Tokens
Summary: Tokens are the core authentication artifact in OpenBao. Every authenticated request carries one. They map to a policy set and (for service tokens) to a lease.
Sources: raw/docs/concepts/tokens.md, raw/docs/auth/token.md.
Last updated: 2026-05-19
Token format
A token is <prefix>.<body> where the prefix encodes the type:
s.— service tokenb.— batch tokenr.— recovery token
Regex: [sbr]\.[a-zA-Z0-9]{24,} (source: raw/docs/concepts/tokens.md).
The structure is officially opaque — relying on internals will break.
Service vs batch
Service tokens are the default. They are persisted, renewable, revocable, and carry a lease. They support children and orphans.

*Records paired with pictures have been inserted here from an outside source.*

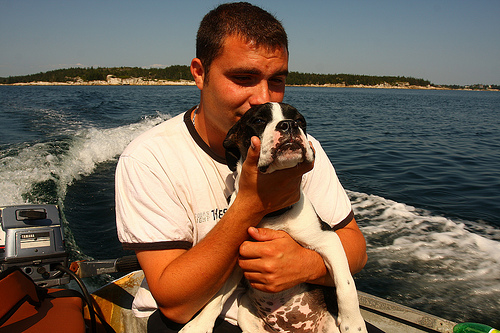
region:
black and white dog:
[214, 110, 321, 202]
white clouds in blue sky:
[370, 29, 392, 59]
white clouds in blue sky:
[411, 19, 454, 49]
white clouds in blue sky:
[329, 34, 356, 61]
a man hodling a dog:
[167, 48, 389, 325]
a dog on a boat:
[194, 65, 349, 322]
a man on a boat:
[110, 18, 420, 305]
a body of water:
[364, 90, 484, 217]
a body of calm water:
[351, 105, 486, 197]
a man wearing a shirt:
[154, 42, 324, 284]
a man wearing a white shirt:
[99, 28, 368, 332]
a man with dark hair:
[202, 1, 310, 158]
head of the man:
[176, 12, 333, 119]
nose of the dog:
[272, 113, 309, 138]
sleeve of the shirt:
[101, 153, 203, 250]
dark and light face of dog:
[225, 84, 335, 180]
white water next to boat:
[404, 213, 481, 270]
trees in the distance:
[25, 48, 155, 95]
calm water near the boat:
[382, 93, 472, 153]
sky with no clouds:
[29, 8, 161, 60]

Batch tokens are encrypted blobs containing their own claims — not stored server-side. They are cheap to create, can’t be renewed, and are revoked only by expiring. Useful for very high-volume short-lived workloads (source: raw/docs/concepts/tokens.md).
The token store
The token auth method is special: it’s responsible for creating and storing tokens, cannot be disabled, and has no login endpoint — every action requires an existing token (source: raw/docs/auth/token.md, raw/docs/concepts/tokens.md).
Root tokens
Root tokens hold the root policy → unlimited access. Three ways to obtain one:
- The initial token from
bao operator init(no expiration). - By using another root token.
- By
bao operator generate-rootwith a quorum of unseal-key holders.

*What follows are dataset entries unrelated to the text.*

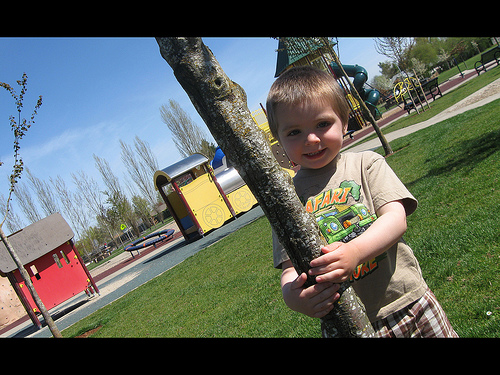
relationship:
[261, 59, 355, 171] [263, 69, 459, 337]
head on kid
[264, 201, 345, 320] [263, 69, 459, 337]
arms on kid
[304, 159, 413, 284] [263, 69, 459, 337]
arms on kid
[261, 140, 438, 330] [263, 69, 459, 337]
shirt on kid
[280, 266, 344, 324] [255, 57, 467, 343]
hand on kid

Recommendation: use root only for initial bootstrap or emergencies, then revoke immediately (source: raw/docs/concepts/tokens.md).
Hierarchies and orphans
Tokens form a tree by default — revoking a parent revokes all children and their leases. Orphan tokens have no parent and survive their creator’s revocation. Created via auth/token/create-orphan, or auth/token/create with no_parent=true and sudo, or via token roles (source: raw/docs/concepts/tokens.md).
TTL and renewal
Service tokens have a TTL and a max TTL. Clients renew with bao token renew (or via lifetime-watcher in SDKs). Renewals are advisory — the auth method can cap the increment (source: raw/docs/concepts/lease.md, raw/docs/concepts/auth.md).